## EXERCISE INSTRUCTIONS
• A. In the flashcards on Clean Water Act discharge, who wrote the opinion in County of Maui?
• B. Copy the flashcards on Clean Water Act discharge, everything from "CWA - Discharge" down to "water quality standards)", and replace "navigable waters" with "waters of the United States".

## DOCUMENT TEXT

——————————

CWA - Discharge Flashcards
(35 cards)
Discharge of a Pollutant - Definition
- “any addition of any pollutant to navigable waters from any point source”
- pollutant much broader than CAA - doesn’t require a finding of harm first
Point Source - Definition
- any discernible, confined and discrete conveyance
- includes pipes, ditches, channels, tunnels, wells, CAFO
- doesn’t include agricultural stormwater discharges + return flows from irrigated agriculture
Point Source - Evading the Statute
- if you can shift discharge from point source to nonpoint source, you get out of CWA regulation
Municipal and Industrial Stormwater Discharges
- ## discharges composed entirely of stormwater generally don’t require permits, but there are exceptions (industrial activity, if it contributes to violation of water quality standards)
Addition Issues
- groundwater and proximate cause limits
- created by the point source
- introduction to vs. movement within
- one water to another water
- proof of addition when multiple sources
County of Maui v. Hawaii WIldlife Fund
- county wastewater treatment facility
- 3-5 million gallons treated effluent injected daily into wells 180 to 250 below, migrates to Pacific Ocean along two miles of coastline
- takes months to travel one-half mile
County of Maui - Q Presented
- if pollutant released from point source travels short distance through groundwater + foreseeably reaches nav surface waters, does it fall within CWA prohibition on unpermitted discharges?
County of Maui - Maui’s Args
- pollutants are not added to nav waters by point source unless the point source itself directly conveys the pollutants into such waters
- discharge does not accordingly include pollutants that first: travel over land before reaching nav waters or travel through groundwater to reach nav waters
County of Maui - EPA Arg
- pollutants NOT added to nav waters by point source if first travel through groundwater
- discharge MAY include pollutants that originate w/ point source then travel over land before reaching nav waters
- their arg is that so much groundwater eventually reaches surface water that there’s no way to regulate it without ending the Congressional exclusion of groundwater from the act
County of Maui - Hawaii Wildlife Fund Argument
Groundwater travel and travel over land counts when two conditions are met:
- pollutant in nav waters is FAIRLY TRACEABLE to point source
- point source = PROXIMATE CAUSE of added pollutants
- problem: proximate cause lacks textual basis
Rapanos and Prox Cause
- basically, Scalia in Rapanos was trying to assuage worries about tributaries + said would be covered even if tributaries weren’t nav waters because the pollutant could still go into the nav waters (pollution addition doesn’t need to be direct)
- used to support Hawaii Wildlife arg
County of Maui - Decision
- 2020
- Breyer opinion embraces functional equivalent test - you need a permit if adding the pollutants through groundwater is the “functional equivalent of “a direct discharge from the point source into navigable waters”

——————————

## PROVIDED DATA

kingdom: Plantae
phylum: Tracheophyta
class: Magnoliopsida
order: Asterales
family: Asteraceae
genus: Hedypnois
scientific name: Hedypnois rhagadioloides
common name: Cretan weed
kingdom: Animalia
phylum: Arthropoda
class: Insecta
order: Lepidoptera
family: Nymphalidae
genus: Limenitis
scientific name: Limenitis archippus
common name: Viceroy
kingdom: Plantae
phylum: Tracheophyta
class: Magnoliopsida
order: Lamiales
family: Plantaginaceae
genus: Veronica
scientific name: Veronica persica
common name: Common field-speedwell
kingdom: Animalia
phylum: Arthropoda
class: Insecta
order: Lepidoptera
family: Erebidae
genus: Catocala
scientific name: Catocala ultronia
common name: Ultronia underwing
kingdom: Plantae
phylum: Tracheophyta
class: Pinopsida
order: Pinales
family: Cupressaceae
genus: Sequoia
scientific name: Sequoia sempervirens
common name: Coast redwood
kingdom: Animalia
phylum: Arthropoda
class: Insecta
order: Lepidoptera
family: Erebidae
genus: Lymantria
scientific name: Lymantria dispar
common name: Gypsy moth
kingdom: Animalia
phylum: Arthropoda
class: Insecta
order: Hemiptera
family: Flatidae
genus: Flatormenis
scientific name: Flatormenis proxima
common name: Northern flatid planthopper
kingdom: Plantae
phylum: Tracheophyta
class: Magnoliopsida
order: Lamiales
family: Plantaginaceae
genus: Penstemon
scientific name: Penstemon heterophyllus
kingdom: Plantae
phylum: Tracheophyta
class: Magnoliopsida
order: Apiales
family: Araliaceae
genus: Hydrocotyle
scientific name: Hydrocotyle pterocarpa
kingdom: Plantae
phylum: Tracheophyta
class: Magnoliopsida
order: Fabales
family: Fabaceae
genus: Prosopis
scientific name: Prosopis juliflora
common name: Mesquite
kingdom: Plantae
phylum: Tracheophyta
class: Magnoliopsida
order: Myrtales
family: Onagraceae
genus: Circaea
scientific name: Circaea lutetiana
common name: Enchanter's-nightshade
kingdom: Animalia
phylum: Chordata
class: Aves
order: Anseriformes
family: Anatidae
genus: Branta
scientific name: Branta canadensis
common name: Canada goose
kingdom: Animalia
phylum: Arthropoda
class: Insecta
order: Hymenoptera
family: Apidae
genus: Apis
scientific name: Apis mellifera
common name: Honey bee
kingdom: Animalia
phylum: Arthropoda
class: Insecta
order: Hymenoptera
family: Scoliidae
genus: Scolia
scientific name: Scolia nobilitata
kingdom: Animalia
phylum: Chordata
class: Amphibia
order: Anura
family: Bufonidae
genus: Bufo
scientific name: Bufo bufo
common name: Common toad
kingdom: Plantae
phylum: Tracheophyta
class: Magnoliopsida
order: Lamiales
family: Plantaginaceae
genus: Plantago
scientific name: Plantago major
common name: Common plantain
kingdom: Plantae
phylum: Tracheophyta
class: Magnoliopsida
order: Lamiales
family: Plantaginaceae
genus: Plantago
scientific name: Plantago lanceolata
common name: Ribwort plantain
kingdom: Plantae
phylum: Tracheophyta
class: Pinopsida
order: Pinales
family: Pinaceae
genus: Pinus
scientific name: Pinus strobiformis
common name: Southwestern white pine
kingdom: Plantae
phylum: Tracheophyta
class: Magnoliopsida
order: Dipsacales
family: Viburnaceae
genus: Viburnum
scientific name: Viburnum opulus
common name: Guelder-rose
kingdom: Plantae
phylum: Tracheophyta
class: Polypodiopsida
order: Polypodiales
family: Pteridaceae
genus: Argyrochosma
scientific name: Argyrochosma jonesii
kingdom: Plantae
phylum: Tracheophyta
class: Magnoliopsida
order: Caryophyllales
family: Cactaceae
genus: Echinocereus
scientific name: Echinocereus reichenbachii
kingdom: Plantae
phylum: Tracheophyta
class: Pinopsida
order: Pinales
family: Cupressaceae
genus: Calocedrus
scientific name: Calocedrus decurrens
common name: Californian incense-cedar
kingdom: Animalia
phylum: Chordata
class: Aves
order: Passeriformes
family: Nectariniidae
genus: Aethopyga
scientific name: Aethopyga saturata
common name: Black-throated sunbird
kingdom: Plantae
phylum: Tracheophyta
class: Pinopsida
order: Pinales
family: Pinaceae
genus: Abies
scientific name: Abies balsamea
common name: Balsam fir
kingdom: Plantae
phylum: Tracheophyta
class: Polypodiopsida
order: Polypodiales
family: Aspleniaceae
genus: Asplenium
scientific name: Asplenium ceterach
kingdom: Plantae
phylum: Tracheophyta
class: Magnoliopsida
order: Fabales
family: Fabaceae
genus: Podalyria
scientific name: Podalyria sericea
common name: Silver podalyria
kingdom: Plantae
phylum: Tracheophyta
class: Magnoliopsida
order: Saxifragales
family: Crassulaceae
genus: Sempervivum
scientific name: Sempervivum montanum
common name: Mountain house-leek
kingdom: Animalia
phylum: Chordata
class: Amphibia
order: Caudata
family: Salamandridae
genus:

——————————

## COMPLETE ANSWERS
• A. Breyer

• B.
CWA - Discharge Flashcards
(35 cards)
Discharge of a Pollutant - Definition
- “any addition of any pollutant to waters of the United States from any point source”
- pollutant much broader than CAA - doesn’t require a finding of harm first
Point Source - Definition
- any discernible, confined and discrete conveyance
- includes pipes, ditches, channels, tunnels, wells, CAFO
- doesn’t include agricultural stormwater discharges + return flows from irrigated agriculture
Point Source - Evading the Statute
- if you can shift discharge from point source to nonpoint source, you get out of CWA regulation
Municipal and Industrial Stormwater Discharges
- ## discharges composed entirely of stormwater generally don’t require permits, but there are exceptions (industrial activity, if it contributes to violation of water quality standards)